### [Teks Sumber]

■ ■ ■

Pensejajarkan diri dengan daerah maju yang
dilakukan oleh daerah miskin dikenal dengan istilah konvergensi. Saat
pertumbuhan ekonomi di daerah miskin berjalan sangat cepat, bahkan lebih cepat
dari negara kaya, maka bukan tidak mungkin suatu saat pendapatan per kapita
yang diperoleh daerah miskin akan menyamai daerah kaya (Barro dan Sala I
Martin, 1991). teori pertumbuhan neoklasik model solow-swan menjelaskan tingkat
kemakmuran yang sudah maju dengan yang dialami negara-negara berkembang suatu
saat akan konvergen (Taringan, 2015:53).
Tulisan ini bertujuan menjelaskan hubungan
pertumbuhan ekonomi dan konvergensi pendapatan melalui studi literatur dari
beberapa penelitian ilmiah. Beberapa penelitian ilmiah tersebut akan diulas dan
selanjutnya akan di tarik kesimpulan dari hasil penemuannya. Tulisan ini akan
memberikan manfaat dalam menambah literasi dalam penulisan pertumbuhan ekonomi
dan konvergensi pendapatan pada penelitian empiris selanjutnya.
II.

■ ■ ■

### [Data]

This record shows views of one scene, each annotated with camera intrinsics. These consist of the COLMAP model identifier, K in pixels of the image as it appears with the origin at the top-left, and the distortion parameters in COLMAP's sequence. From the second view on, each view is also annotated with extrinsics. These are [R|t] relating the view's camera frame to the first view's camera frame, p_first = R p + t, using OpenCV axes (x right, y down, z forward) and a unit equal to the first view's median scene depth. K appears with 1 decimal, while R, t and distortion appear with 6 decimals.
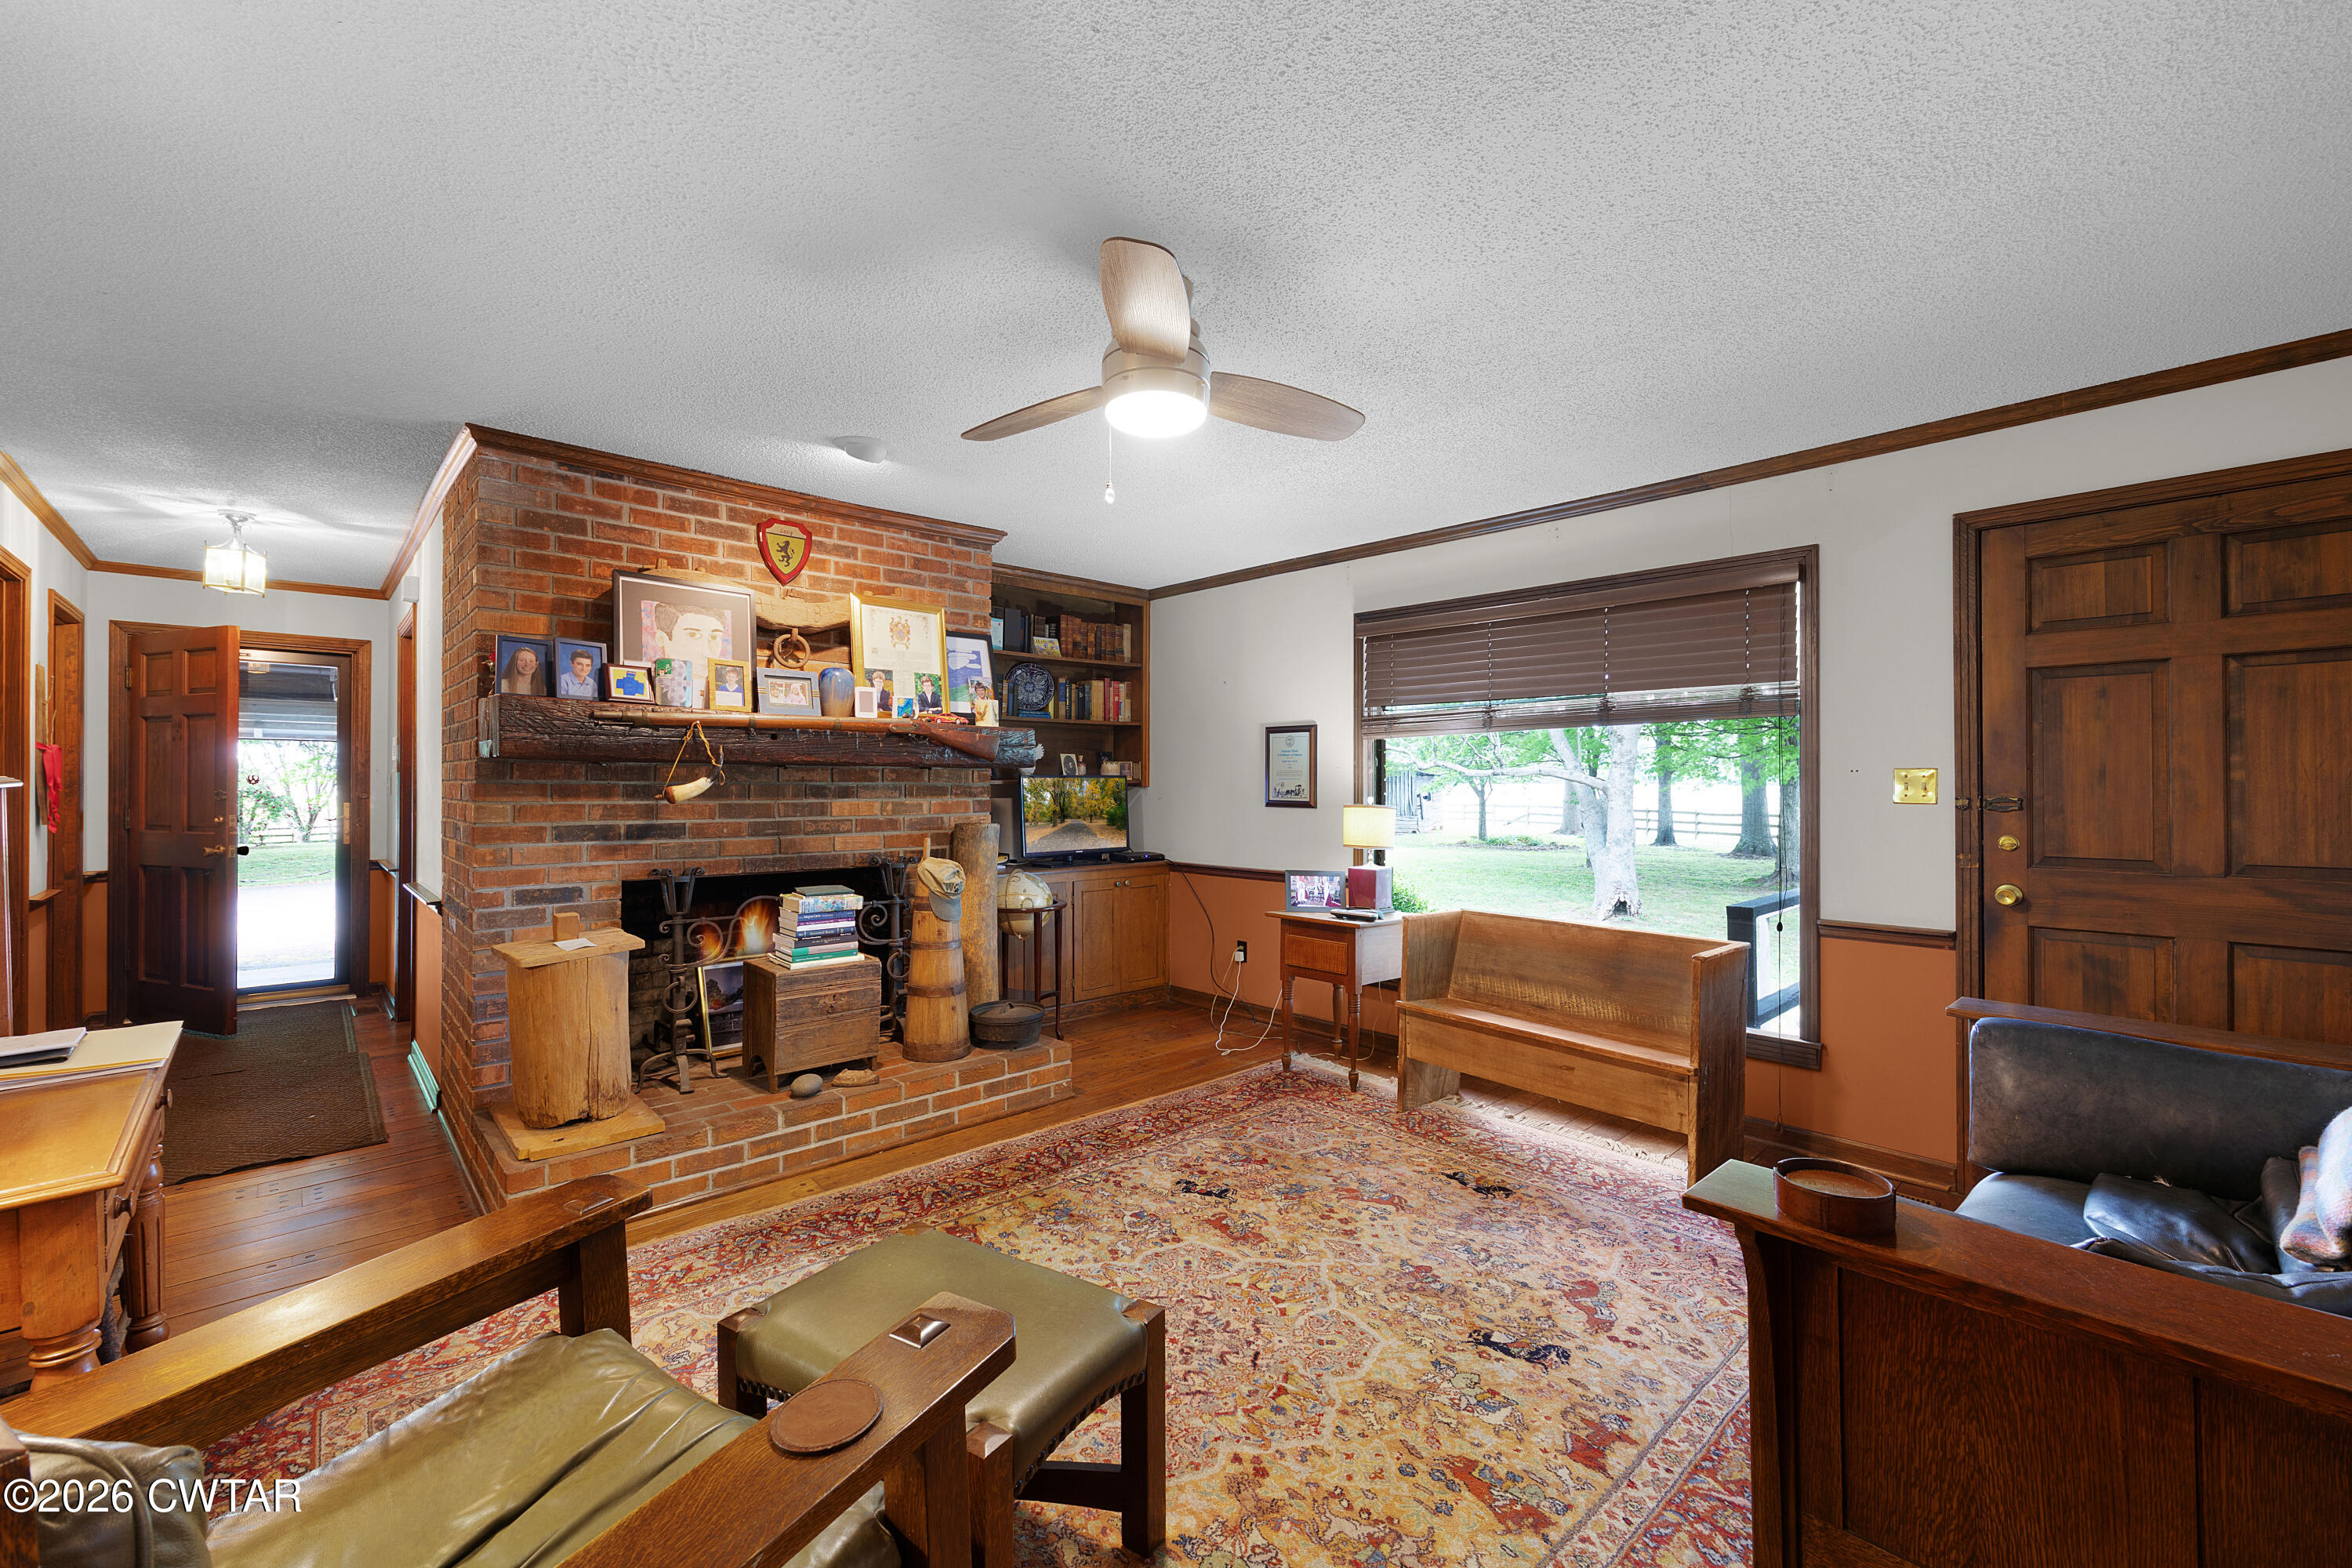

■ ■ ■

### [Tugas Anda]
Teruskan teks tentang pertumbuhan ekonomi dan konvergensi pendapatan, mulai dari bagian terakhir yang tercantum. Daftar tersebut tidak berperan dalam pengerjaan ini.

### [Hasil Tugas]
Tinjauan Pustaka
2.1
Konsep Konvergensi
Konsep konvergensi merupakan
implikasi dari teori pertumbuhan yang dikembangkan pada dekade 1950-an. Pada
beberapa artikel antara lain, Solow (1956) diungkapkan bahwa selain akumulasi
kapital dan tenaga kerja, terdapat faktor ketiga yang menjadi determinan
pertumbuhan ekonomi yaitu perubahan teknologi, yang diperlakukan sebagai faktor
eksogen di luar kedua faktor produksi di atas. Teori ini mendasarkan diri pada
teori fungsi produksi neoklasik yang memiliki karakteristik diminishing
marginal return dan constant
return to scale. Diminishing
return ini menunjukkan hubungan antara output
per worker dan capital
per worker. Sebagai ilustrasi, negara yang
dapat meningkatkan capital-labor ratio (k) akan
memiliki output per worker (y) yang
lebih tinggi, namun demikian akumulasi kapital terkendala dengan adanya diminishing
return. Ini artinya pada tingkat k
tertentu, dampak (k) pada
(y) akan lebih besar pada kasus negara
yang memiliki kapital terbatas (scarce)
dibandingkan pada negara yang memiliki kapital relatif banyak (abundant).
Kemiringan fungsi produksi sendiri mengukur marginal
product of capital (MPK = f (k + 1) – f(k)) di negara
berkembang akan lebih besar dibandingkan di negara maju.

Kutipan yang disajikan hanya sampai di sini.